Written task:
Between the line containing "00,00 Security deposit" and the line containing "Arizona’s AI education bill dese" lies a run of lines; give that run again exactly, with both of those lines, and nothing else from the entries below.

Stored data entries

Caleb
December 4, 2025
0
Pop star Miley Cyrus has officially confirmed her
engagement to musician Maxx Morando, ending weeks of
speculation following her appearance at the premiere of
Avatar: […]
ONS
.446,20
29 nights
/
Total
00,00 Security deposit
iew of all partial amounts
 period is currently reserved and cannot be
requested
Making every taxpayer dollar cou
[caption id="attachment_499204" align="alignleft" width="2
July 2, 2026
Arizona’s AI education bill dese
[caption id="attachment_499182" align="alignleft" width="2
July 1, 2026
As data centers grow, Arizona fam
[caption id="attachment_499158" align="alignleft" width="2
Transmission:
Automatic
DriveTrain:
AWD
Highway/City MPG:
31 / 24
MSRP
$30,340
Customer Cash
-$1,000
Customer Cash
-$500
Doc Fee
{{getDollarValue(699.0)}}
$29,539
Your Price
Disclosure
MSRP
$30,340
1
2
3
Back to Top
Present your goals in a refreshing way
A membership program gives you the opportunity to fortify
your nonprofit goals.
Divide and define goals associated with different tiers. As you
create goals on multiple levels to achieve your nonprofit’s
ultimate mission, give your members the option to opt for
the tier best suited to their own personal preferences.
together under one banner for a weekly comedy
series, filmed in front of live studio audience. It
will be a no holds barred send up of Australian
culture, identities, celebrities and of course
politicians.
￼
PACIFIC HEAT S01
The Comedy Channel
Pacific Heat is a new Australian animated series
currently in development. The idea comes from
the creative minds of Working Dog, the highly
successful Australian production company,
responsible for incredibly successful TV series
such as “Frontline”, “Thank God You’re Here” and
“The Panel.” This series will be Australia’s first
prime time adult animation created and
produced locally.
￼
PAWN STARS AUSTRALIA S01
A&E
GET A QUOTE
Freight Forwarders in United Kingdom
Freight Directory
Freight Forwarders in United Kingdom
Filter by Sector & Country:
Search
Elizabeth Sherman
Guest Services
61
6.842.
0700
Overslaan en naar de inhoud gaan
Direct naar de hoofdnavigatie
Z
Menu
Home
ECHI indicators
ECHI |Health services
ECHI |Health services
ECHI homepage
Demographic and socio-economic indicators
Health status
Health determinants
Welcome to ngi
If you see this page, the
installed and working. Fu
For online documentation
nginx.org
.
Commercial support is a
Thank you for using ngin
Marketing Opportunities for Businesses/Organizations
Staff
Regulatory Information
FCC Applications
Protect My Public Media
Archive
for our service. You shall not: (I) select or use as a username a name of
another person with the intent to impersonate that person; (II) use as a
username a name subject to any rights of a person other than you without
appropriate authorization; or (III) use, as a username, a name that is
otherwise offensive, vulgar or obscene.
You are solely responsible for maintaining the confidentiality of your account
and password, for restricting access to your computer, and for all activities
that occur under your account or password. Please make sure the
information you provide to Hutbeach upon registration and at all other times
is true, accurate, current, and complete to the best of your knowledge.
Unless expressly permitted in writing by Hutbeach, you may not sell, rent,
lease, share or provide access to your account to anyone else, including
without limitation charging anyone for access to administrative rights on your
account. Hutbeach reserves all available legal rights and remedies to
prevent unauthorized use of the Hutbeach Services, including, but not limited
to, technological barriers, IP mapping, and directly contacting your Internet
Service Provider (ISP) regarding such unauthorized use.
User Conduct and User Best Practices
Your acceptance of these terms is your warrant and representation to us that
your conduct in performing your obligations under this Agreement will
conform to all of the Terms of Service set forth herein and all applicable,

Answer to the problem:
00,00 Security deposit
iew of all partial amounts
 period is currently reserved and cannot be
requested
Making every taxpayer dollar cou
[caption id="attachment_499204" align="alignleft" width="2
July 2, 2026
Arizona’s AI education bill dese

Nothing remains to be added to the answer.